Given the blazing speed of Node.js these days, I expected HTML parsing to be faster on Node than on Python.
So I compared lxml with htmlparser2 — the fastest libraries on Python and JS in parsing the reddit home page (~700KB).
- lxml took ~8.6 milliseconds
- htmlparser2 took ~14.5 milliseconds
Looks like lxml is much faster. I’m likely to stick around with Python for pure HTML parsing (without JavaScript) for a while longer.
In [1]: from lxml.html import parse
In [2]: %timeit tree = parse('reddit.html')
8.69 ms ± 190 µs per loop (mean ± std. dev. of 7 runs, 100 loops each)
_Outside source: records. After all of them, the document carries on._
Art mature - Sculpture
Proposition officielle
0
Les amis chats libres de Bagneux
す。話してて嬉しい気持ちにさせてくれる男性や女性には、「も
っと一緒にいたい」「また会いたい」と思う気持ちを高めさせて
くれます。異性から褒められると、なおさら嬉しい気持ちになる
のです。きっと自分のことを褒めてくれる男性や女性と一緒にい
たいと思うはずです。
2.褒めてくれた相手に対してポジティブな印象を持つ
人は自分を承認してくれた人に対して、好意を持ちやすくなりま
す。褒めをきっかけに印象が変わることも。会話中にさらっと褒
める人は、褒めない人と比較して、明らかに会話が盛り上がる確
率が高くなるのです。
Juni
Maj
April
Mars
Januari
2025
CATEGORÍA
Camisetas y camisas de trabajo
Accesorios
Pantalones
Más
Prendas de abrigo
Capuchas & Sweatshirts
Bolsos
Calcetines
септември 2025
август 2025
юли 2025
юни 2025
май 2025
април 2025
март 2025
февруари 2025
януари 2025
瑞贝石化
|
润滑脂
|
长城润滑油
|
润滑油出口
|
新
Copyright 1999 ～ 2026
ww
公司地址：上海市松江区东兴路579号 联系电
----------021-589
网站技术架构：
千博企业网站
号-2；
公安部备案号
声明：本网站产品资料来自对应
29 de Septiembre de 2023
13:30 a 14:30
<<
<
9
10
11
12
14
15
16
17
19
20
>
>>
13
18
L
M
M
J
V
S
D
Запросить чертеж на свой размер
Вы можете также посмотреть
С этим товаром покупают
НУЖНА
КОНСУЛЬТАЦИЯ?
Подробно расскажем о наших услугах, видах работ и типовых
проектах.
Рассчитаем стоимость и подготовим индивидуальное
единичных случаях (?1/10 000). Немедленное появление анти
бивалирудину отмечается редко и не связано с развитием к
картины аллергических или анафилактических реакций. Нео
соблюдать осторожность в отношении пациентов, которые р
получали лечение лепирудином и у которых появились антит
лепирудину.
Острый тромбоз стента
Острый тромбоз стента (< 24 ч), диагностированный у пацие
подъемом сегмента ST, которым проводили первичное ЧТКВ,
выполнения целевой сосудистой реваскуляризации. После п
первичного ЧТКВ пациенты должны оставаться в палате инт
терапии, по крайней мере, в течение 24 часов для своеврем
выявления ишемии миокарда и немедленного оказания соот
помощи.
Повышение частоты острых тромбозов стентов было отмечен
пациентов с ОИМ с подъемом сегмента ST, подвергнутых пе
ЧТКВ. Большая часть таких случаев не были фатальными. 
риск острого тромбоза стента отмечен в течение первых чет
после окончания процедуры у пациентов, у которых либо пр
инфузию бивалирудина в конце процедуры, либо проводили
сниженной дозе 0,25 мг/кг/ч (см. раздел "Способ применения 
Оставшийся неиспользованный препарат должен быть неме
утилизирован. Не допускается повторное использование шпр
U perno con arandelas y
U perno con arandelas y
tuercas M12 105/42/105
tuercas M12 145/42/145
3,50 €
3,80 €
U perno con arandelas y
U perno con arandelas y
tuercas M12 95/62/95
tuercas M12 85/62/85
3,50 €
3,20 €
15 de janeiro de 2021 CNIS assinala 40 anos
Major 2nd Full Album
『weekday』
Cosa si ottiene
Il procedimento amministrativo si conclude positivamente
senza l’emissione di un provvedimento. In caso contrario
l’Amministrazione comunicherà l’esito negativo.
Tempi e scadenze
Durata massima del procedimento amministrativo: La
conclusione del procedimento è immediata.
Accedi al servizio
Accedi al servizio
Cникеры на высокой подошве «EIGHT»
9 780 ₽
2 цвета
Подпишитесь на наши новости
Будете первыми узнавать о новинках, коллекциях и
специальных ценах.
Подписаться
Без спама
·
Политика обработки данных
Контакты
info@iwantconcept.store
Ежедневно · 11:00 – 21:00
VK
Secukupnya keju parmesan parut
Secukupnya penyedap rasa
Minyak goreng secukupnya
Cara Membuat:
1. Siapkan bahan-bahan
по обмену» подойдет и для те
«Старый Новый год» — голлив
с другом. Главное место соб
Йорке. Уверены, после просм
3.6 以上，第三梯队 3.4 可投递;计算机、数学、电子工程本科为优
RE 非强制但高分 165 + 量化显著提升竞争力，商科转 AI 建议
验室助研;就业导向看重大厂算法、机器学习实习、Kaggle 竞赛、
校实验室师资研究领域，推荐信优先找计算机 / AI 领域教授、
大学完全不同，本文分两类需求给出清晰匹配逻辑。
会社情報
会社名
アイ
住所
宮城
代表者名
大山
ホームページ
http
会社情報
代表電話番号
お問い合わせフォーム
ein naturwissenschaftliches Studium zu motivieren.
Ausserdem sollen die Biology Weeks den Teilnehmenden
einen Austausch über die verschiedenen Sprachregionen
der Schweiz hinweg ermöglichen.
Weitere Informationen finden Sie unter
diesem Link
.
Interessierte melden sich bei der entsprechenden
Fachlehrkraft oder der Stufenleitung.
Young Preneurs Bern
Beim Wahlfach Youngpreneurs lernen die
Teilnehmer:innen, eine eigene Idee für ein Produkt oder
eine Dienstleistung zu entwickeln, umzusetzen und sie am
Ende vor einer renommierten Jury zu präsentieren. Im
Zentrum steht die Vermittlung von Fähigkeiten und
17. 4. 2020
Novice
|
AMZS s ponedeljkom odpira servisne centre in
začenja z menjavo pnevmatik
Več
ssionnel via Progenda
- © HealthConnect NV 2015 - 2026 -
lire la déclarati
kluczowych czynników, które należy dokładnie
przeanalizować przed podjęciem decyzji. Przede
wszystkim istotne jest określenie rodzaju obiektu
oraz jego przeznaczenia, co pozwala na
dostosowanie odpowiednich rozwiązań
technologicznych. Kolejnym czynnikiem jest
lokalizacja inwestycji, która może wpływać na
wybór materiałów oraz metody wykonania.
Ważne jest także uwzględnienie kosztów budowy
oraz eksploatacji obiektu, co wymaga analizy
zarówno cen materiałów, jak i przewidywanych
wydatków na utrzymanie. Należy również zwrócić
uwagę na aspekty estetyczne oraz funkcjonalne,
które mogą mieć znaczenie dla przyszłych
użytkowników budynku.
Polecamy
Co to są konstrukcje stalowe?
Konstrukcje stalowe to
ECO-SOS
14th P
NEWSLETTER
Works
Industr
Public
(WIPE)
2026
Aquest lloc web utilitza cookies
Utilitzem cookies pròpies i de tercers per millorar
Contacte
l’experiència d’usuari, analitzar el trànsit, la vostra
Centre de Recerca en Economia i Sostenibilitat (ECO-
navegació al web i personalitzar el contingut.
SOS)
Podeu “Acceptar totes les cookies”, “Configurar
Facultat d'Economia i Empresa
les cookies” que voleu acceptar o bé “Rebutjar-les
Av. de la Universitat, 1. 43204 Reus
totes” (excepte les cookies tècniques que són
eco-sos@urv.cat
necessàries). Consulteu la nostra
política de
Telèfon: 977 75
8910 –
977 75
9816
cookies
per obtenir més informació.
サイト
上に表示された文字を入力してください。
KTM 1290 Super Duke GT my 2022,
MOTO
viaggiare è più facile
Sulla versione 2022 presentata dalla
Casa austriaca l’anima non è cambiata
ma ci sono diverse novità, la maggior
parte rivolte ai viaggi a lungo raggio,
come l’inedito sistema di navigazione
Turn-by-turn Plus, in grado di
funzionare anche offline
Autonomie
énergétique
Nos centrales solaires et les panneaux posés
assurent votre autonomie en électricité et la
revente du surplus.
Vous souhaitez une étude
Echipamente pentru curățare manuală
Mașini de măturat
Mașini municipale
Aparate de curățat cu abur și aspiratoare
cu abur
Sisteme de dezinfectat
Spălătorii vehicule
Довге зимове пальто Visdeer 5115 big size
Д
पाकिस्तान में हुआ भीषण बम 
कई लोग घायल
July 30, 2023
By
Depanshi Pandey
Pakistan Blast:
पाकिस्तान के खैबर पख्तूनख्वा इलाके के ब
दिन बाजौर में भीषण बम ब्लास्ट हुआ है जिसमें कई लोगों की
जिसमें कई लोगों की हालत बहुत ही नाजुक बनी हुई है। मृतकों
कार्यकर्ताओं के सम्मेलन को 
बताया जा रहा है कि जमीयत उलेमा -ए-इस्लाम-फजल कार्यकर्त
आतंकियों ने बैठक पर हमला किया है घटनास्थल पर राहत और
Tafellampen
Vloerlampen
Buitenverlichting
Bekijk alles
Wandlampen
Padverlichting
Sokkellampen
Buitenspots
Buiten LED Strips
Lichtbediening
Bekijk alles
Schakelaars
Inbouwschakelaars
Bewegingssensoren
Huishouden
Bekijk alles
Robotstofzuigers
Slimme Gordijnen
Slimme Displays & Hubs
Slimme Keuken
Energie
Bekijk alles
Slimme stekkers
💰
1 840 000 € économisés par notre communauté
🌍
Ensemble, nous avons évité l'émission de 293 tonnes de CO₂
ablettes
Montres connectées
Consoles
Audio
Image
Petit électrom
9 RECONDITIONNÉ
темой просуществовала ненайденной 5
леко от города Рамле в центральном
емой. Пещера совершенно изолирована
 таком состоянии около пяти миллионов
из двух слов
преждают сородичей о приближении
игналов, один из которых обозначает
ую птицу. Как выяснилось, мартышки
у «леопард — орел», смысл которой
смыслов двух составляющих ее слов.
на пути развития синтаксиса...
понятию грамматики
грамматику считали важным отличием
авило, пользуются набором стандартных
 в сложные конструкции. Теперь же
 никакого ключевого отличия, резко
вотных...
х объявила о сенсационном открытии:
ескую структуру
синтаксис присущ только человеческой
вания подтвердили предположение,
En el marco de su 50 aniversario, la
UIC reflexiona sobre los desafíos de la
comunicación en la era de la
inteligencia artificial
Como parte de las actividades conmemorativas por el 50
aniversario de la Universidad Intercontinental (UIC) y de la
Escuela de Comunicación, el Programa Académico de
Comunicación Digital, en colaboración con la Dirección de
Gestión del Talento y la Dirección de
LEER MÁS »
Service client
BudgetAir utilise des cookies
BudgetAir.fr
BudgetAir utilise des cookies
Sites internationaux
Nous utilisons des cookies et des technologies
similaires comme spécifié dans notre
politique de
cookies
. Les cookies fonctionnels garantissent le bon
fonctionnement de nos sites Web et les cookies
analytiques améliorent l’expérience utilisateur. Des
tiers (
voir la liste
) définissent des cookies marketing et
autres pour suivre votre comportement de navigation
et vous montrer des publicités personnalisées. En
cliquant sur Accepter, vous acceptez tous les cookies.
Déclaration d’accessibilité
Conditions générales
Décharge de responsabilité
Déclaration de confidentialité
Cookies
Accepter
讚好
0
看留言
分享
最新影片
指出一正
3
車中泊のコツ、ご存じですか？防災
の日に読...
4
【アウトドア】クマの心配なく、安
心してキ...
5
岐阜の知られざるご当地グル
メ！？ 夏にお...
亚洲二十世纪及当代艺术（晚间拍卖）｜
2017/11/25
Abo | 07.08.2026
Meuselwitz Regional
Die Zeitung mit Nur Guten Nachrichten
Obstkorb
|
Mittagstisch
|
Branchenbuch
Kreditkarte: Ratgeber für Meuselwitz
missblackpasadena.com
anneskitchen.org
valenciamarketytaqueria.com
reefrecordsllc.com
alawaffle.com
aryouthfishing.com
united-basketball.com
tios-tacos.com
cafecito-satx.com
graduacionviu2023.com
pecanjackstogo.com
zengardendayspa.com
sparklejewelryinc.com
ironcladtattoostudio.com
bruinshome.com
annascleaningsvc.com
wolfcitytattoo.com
const { Parser } = require("htmlparser2");
const { DomHandler } = require("domhandler");
const fs = require('fs');
const html = fs.readFileSync('reddit.html');
const handler = new DomHandler(function (error, dom) { });
const start = +new Date();
for (var i = 0; i < 100; i++) {
const parser = new Parser();
parser.write(html);
parser.end();
}
const end = +new Date();
console.log((end - start) / 100);
Note: If I run the htmlparser2 code 100 times instead of 10, it only takes 7ms per loop. The more the number of loops, the faster it parses. I guess Node.js optimizes repeated loops. But I’m only interested in the first iteration, since I’ll be parsing files only once.